Vos wichtigste Mitarbeiterin am Güldenhof dürfte aber Christine Schulz sein, die von Berlin nach Brandenburg gezogen ist, um sich dem Gärtnern und der Imkerei zu widmen. („Sie wird Marienkäfer von Hand von einer Seite des Gartens auf die andere bewegen“, sagt Vo.) Sie half dabei, eine der Scheunen mit einem durchsichtigen Polycarbonatdach in eine Art künstlerisches Gewächshaus zu verwandeln, in dem Becher und Untersetzerranken mit fliederfarbenen Blüten wachsen über hölzernen Deckenbalken und bilden organische Innenwände. Im Sommer werden diese „Räume“ manchmal von Gastkünstlern als Ateliers genutzt.



Vos eigenes Werk scheint zunehmend in die Landschaft Güldenhofs eingebunden. Für eine Einzelausstellung 2020 in der Londoner Galerie White Cube installierte er Gräser und Salbei, die aus Kübeln wachsen, die von Wachstumslichtern beleuchtet werden, und er plant derzeit eine weitere Ausstellung, in der er einen Garten und einen Blumenladen einrichten wird. „Irgendwann komme ich vielleicht an den Punkt, dass ich sage, wenn ein Sammler ein Werk von mir kaufen möchte, ‚Stattdessen einen Garten anlegen’“, sagt er.
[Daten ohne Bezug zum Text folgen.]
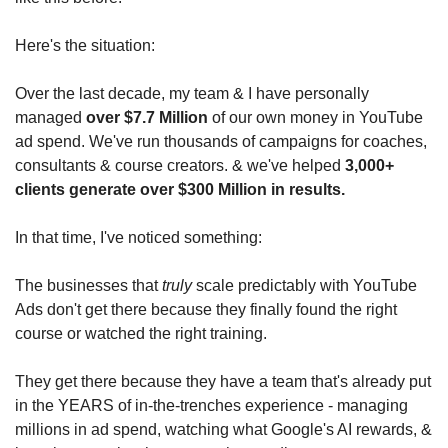
Here's the situation:
Over the last decade, my team & I have personally 
managed 
over $7.7 Million
 of our own money in YouTube 
ad spend. We've run thousands of campaigns for coaches, 
consultants & course creators. & we've helped 
3,000+ 
clients generate over $300 Million in results.
In that time, I've noticed something:
The businesses that 
truly
 scale predictably with YouTube 
Ads don't get there because they finally found the right 
course or watched the right training.
They get there because they have a team that's already put 
in the YEARS of in-the-trenches experience - managing 
millions in ad spend, watching what Google's AI rewards, & 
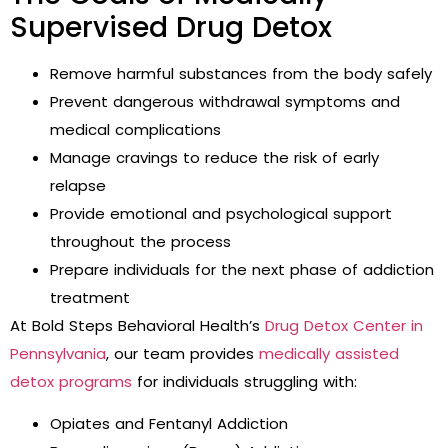
Supervised Drug Detox
Remove harmful substances from the body safely
Prevent dangerous withdrawal symptoms and
medical complications
Manage cravings to reduce the risk of early
relapse
Provide emotional and psychological support
throughout the process
Prepare individuals for the next phase of addiction
treatment
At Bold Steps Behavioral Health’s
Drug Detox Center in
Pennsylvania
, our team provides
medically assisted
detox programs
for individuals struggling with:
Opiates and Fentanyl Addiction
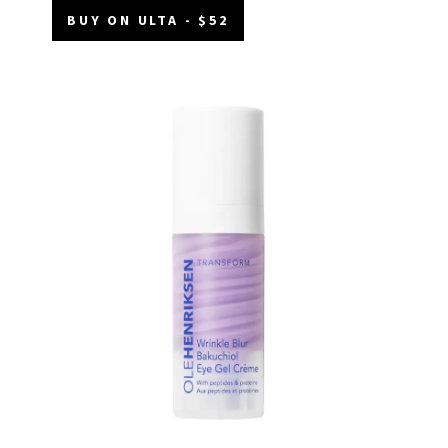
BUY ON ULTA - $52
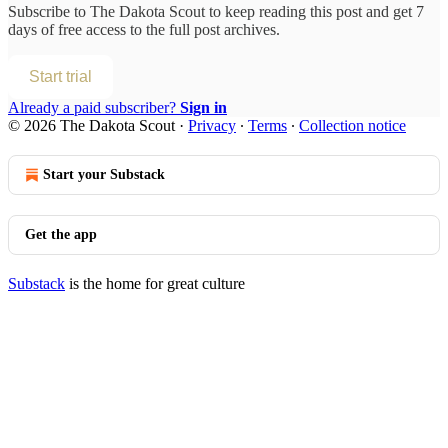
Subscribe to
The Dakota Scout
to keep reading this post and get 7
days of free access to the full post archives.
Start trial
Already a paid subscriber?
Sign in
© 2026 The Dakota Scout
·
Privacy
∙
Terms
∙
Collection notice
Start your Substack
Get the app
Substack
is the home for great culture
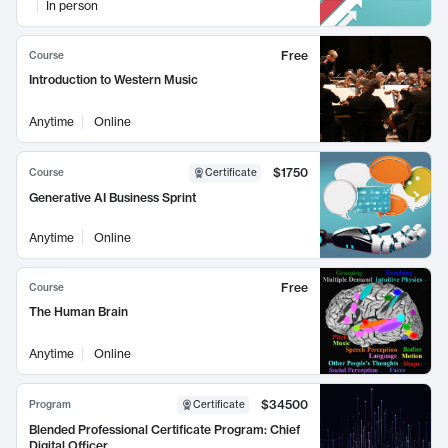
In person
Free
Course
Introduction to Western Music
Anytime
Online
$1750
Course
Certificate
Generative AI Business Sprint
Anytime
Online
Free
Course
The Human Brain
Anytime
Online
$34500
Program
Certificate
Blended Professional Certificate Program: Chief
Digital Officer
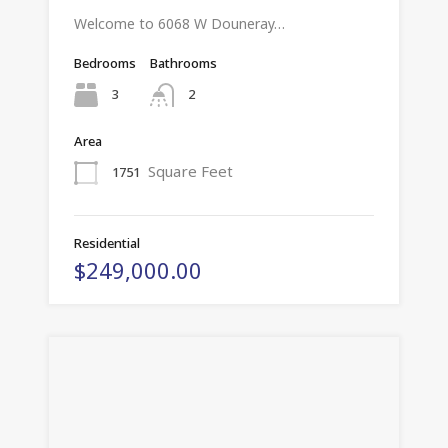
Welcome to 6068 W Douneray…
Bedrooms
Bathrooms
3
2
Area
Square Feet
1751
Residential
$249,000.00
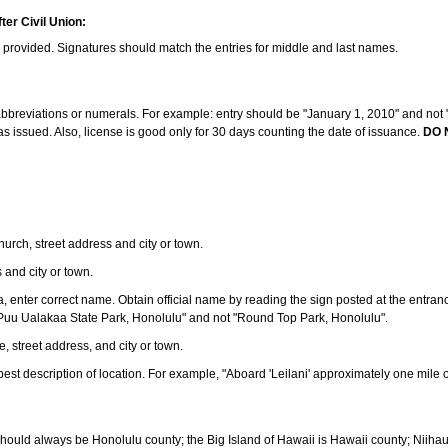
ter Civil Union:
s provided. Signatures should match the entries for middle and last names.
e abbreviations or numerals. For example: entry should be "January 1, 2010" and not "J
 issued. Also, license is good only for 30 days counting the date of issuance.
DO 
 church, street address and city or town.
s and city or town.
ea, enter correct name. Obtain official name by reading the sign posted at the entran
Puu Ualakaa State Park, Honolulu" and not "Round Top Park, Honolulu".
e, street address, and city or town.
ve best description of location. For example, "Aboard 'Leilani' approximately one mile 
should always be Honolulu county; the Big Island of Hawaii is Hawaii county; Niiha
Güldenhof hat Vo auch daran erinnert, dass manchmal die beste Inspiration gefunden werden kann, wenn alles brach scheint. „Zum ersten Mal lege ich Wert darauf, vor der Wintersonnenwende hierher zurückzukehren“, sagt er. „Es hat mich angezogen, zu lernen, wie ich mich an die Dunkelheit und Kälte anpassen kann. Ich liebe es plötzlich, am dunkelsten Tag des Jahres hier zu sein.“ Vor allem, wenn man ihn mit ein paar Freunden am Herd verbringen kann.